(Input data Opens)

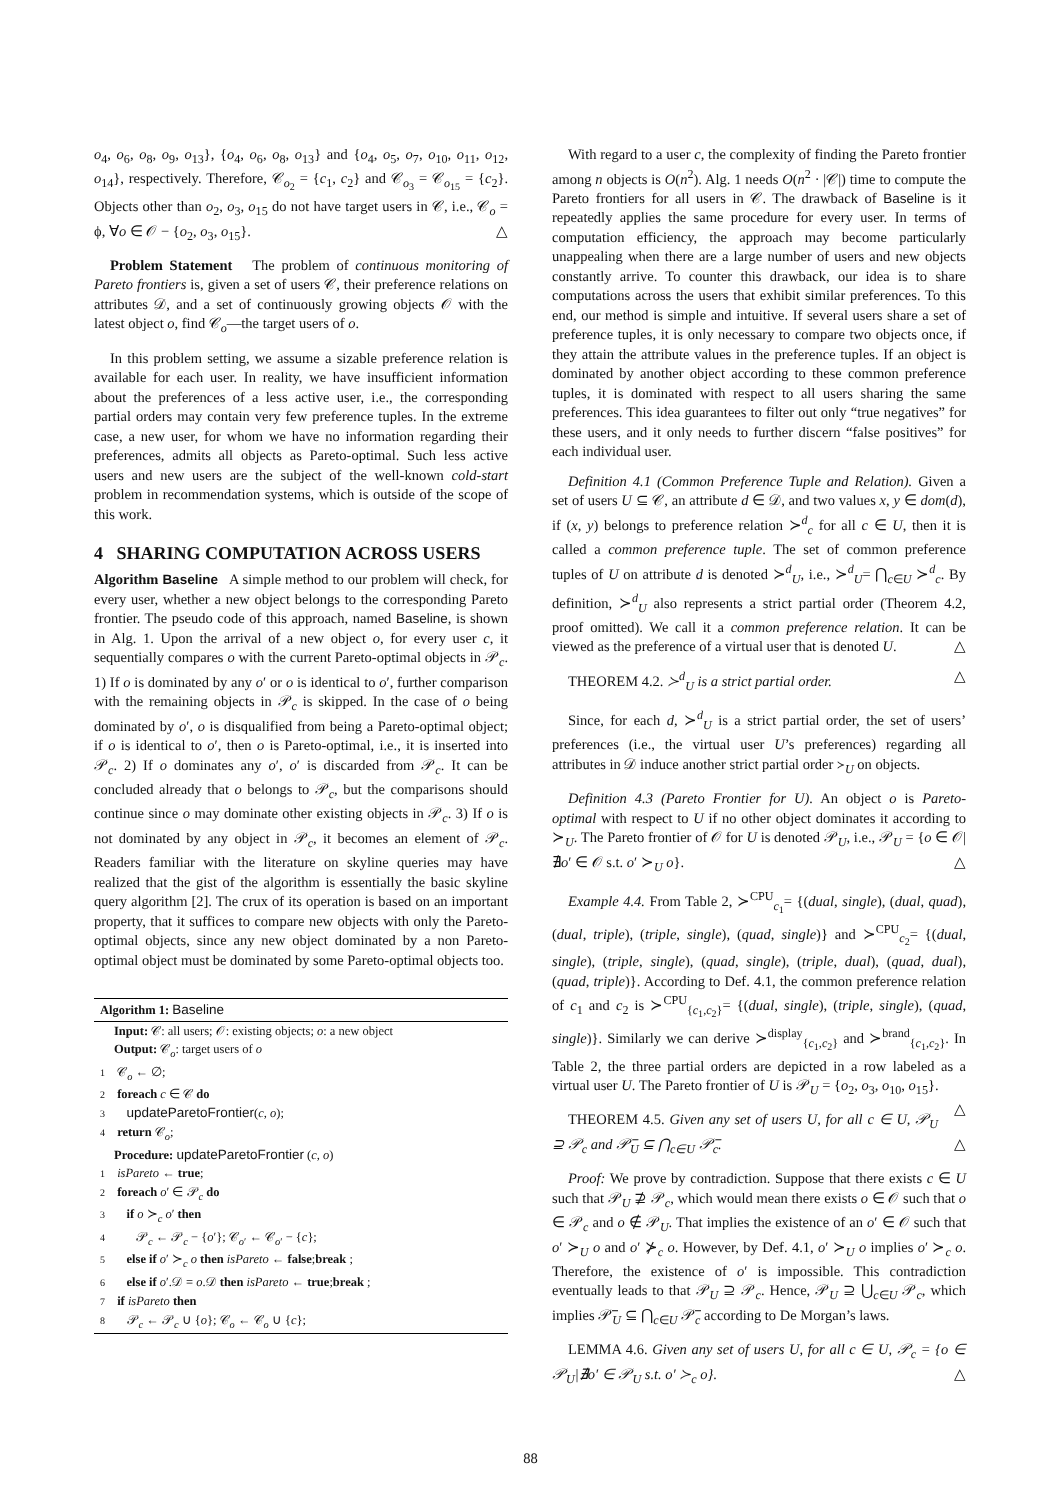o<sub>4</sub>, o<sub>6</sub>, o<sub>8</sub>, o<sub>9</sub>, o<sub>13</sub>}, {o<sub>4</sub>, o<sub>6</sub>, o<sub>8</sub>, o<sub>13</sub>} and {o<sub>4</sub>, o<sub>5</sub>, o<sub>7</sub>, o<sub>10</sub>, o<sub>11</sub>, o<sub>12</sub>, o<sub>14</sub>}, respectively. Therefore, 𝒞<sub>o<sub>2</sub></sub> = {c<sub>1</sub>, c<sub>2</sub>} and 𝒞<sub>o<sub>3</sub></sub> = 𝒞<sub>o<sub>15</sub></sub> = {c<sub>2</sub>}. Objects other than o<sub>2</sub>, o<sub>3</sub>, o<sub>15</sub> do not have target users in 𝒞, i.e., 𝒞<sub>o</sub> = ϕ, ∀o ∈ 𝒪 − {o<sub>2</sub>, o<sub>3</sub>, o<sub>15</sub>}. △
Problem Statement The problem of continuous monitoring of Pareto frontiers is, given a set of users 𝒞, their preference relations on attributes 𝒟, and a set of continuously growing objects 𝒪 with the latest object o, find 𝒞<sub>o</sub>—the target users of o.
In this problem setting, we assume a sizable preference relation is available for each user. In reality, we have insufficient information about the preferences of a less active user, i.e., the corresponding partial orders may contain very few preference tuples. In the extreme case, a new user, for whom we have no information regarding their preferences, admits all objects as Pareto-optimal. Such less active users and new users are the subject of the well-known cold-start problem in recommendation systems, which is outside of the scope of this work.
4 SHARING COMPUTATION ACROSS USERS
Algorithm Baseline A simple method to our problem will check, for every user, whether a new object belongs to the corresponding Pareto frontier. The pseudo code of this approach, named Baseline, is shown in Alg. 1. Upon the arrival of a new object o, for every user c, it sequentially compares o with the current Pareto-optimal objects in 𝒫<sub>c</sub>. 1) If o is dominated by any o′ or o is identical to o′, further comparison with the remaining objects in 𝒫<sub>c</sub> is skipped. In the case of o being dominated by o′, o is disqualified from being a Pareto-optimal object; if o is identical to o′, then o is Pareto-optimal, i.e., it is inserted into 𝒫<sub>c</sub>. 2) If o dominates any o′, o′ is discarded from 𝒫<sub>c</sub>. It can be concluded already that o belongs to 𝒫<sub>c</sub>, but the comparisons should continue since o may dominate other existing objects in 𝒫<sub>c</sub>. 3) If o is not dominated by any object in 𝒫<sub>c</sub>, it becomes an element of 𝒫<sub>c</sub>. Readers familiar with the literature on skyline queries may have realized that the gist of the algorithm is essentially the basic skyline query algorithm [2]. The crux of its operation is based on an important property, that it suffices to compare new objects with only the Pareto-optimal objects, since any new object dominated by a non Pareto-optimal object must be dominated by some Pareto-optimal objects too.
Algorithm 1: Baseline
Input: 𝒞: all users; 𝒪: existing objects; o: a new object
Output: 𝒞<sub>o</sub>: target users of o
1 𝒞<sub>o</sub> ← ∅;
2 foreach c ∈ 𝒞 do
3 updateParetoFrontier(c, o);
4 return 𝒞<sub>o</sub>;
Procedure: updateParetoFrontier (c, o)
1 isPareto ← true;
2 foreach o′ ∈ 𝒫<sub>c</sub> do
3 if o ≻<sub>c</sub> o′ then
4 𝒫<sub>c</sub> ← 𝒫<sub>c</sub> − {o′}; 𝒞<sub>o′</sub> ← 𝒞<sub>o′</sub> − {c};
5 else if o′ ≻<sub>c</sub> o then isPareto ← false;break ;
6 else if o′.𝒟 = o.𝒟 then isPareto ← true;break ;
7 if isPareto then
8 𝒫<sub>c</sub> ← 𝒫<sub>c</sub> ∪ {o}; 𝒞<sub>o</sub> ← 𝒞<sub>o</sub> ∪ {c};
With regard to a user c, the complexity of finding the Pareto frontier among n objects is O(n<sup>2</sup>). Alg. 1 needs O(n<sup>2</sup> · |𝒞|) time to compute the Pareto frontiers for all users in 𝒞. The drawback of Baseline is it repeatedly applies the same procedure for every user. In terms of computation efficiency, the approach may become particularly unappealing when there are a large number of users and new objects constantly arrive. To counter this drawback, our idea is to share computations across the users that exhibit similar preferences. To this end, our method is simple and intuitive. If several users share a set of preference tuples, it is only necessary to compare two objects once, if they attain the attribute values in the preference tuples. If an object is dominated by another object according to these common preference tuples, it is dominated with respect to all users sharing the same preferences. This idea guarantees to filter out only “true negatives” for these users, and it only needs to further discern “false positives” for each individual user.
Definition 4.1 (Common Preference Tuple and Relation). Given a set of users U ⊆ 𝒞, an attribute d ∈ 𝒟, and two values x, y ∈ dom(d), if (x, y) belongs to preference relation ≻<sup>d</sup><sub>c</sub> for all c ∈ U, then it is called a common preference tuple. The set of common preference tuples of U on attribute d is denoted ≻<sup>d</sup><sub>U</sub>, i.e., ≻<sup>d</sup><sub>U</sub>= ⋂<sub>c∈U</sub> ≻<sup>d</sup><sub>c</sub>. By definition, ≻<sup>d</sup><sub>U</sub> also represents a strict partial order (Theorem 4.2, proof omitted). We call it a common preference relation. It can be viewed as the preference of a virtual user that is denoted U. △
THEOREM 4.2. ≻<sup>d</sup><sub>U</sub> is a strict partial order. △
Since, for each d, ≻<sup>d</sup><sub>U</sub> is a strict partial order, the set of users’ preferences (i.e., the virtual user U’s preferences) regarding all attributes in 𝒟 induce another strict partial order ≻<sub>U</sub> on objects.
Definition 4.3 (Pareto Frontier for U). An object o is Pareto-optimal with respect to U if no other object dominates it according to ≻<sub>U</sub>. The Pareto frontier of 𝒪 for U is denoted 𝒫<sub>U</sub>, i.e., 𝒫<sub>U</sub> = {o ∈ 𝒪|∄o′ ∈ 𝒪 s.t. o′ ≻<sub>U</sub> o}. △
Example 4.4. From Table 2, ≻<sup>CPU</sup><sub>c<sub>1</sub></sub>= {(dual, single), (dual, quad), (dual, triple), (triple, single), (quad, single)} and ≻<sup>CPU</sup><sub>c<sub>2</sub></sub>= {(dual, single), (triple, single), (quad, single), (triple, dual), (quad, dual), (quad, triple)}. According to Def. 4.1, the common preference relation of c<sub>1</sub> and c<sub>2</sub> is ≻<sup>CPU</sup><sub>{c<sub>1</sub>,c<sub>2</sub>}</sub>= {(dual, single), (triple, single), (quad, single)}. Similarly we can derive ≻<sup>display</sup><sub>{c<sub>1</sub>,c<sub>2</sub>}</sub> and ≻<sup>brand</sup><sub>{c<sub>1</sub>,c<sub>2</sub>}</sub>. In Table 2, the three partial orders are depicted in a row labeled as a virtual user U. The Pareto frontier of U is 𝒫<sub>U</sub> = {o<sub>2</sub>, o<sub>3</sub>, o<sub>10</sub>, o<sub>15</sub>}. △
THEOREM 4.5. Given any set of users U, for all c ∈ U, 𝒫<sub>U</sub> ⊇ 𝒫<sub>c</sub> and 𝒫̅<sub>U</sub> ⊆ ⋂<sub>c∈U</sub> 𝒫̅<sub>c</sub>. △
Proof: We prove by contradiction. Suppose that there exists c ∈ U such that 𝒫<sub>U</sub> ⊉ 𝒫<sub>c</sub>, which would mean there exists o ∈ 𝒪 such that o ∈ 𝒫<sub>c</sub> and o ∉ 𝒫<sub>U</sub>. That implies the existence of an o′ ∈ 𝒪 such that o′ ≻<sub>U</sub> o and o′ ⊁<sub>c</sub> o. However, by Def. 4.1, o′ ≻<sub>U</sub> o implies o′ ≻<sub>c</sub> o. Therefore, the existence of o′ is impossible. This contradiction eventually leads to that 𝒫<sub>U</sub> ⊇ 𝒫<sub>c</sub>. Hence, 𝒫<sub>U</sub> ⊇ ⋃<sub>c∈U</sub> 𝒫<sub>c</sub>, which implies 𝒫̅<sub>U</sub> ⊆ ⋂<sub>c∈U</sub> 𝒫̅<sub>c</sub> according to De Morgan’s laws.
LEMMA 4.6. Given any set of users U, for all c ∈ U, 𝒫<sub>c</sub> = {o ∈ 𝒫<sub>U</sub>|∄o′ ∈ 𝒫<sub>U</sub> s.t. o′ ≻<sub>c</sub> o}. △
88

(Input data Closes)

* What to work on *
The line above containing "3 updateParetoFrontier(c, o);", the line containing "4 𝒫<sub>c</sub> ←", and every line between them are to be transcribed exactly; no other line is wanted.

* Your solution *
3 updateParetoFrontier(c, o);
4 return 𝒞<sub>o</sub>;
Procedure: updateParetoFrontier (c, o)
1 isPareto ← true;
2 foreach o′ ∈ 𝒫<sub>c</sub> do
3 if o ≻<sub>c</sub> o′ then
4 𝒫<sub>c</sub> ← 𝒫<sub>c</sub> − {o′}; 𝒞<sub>o′</sub> ← 𝒞<sub>o′</sub> − {c};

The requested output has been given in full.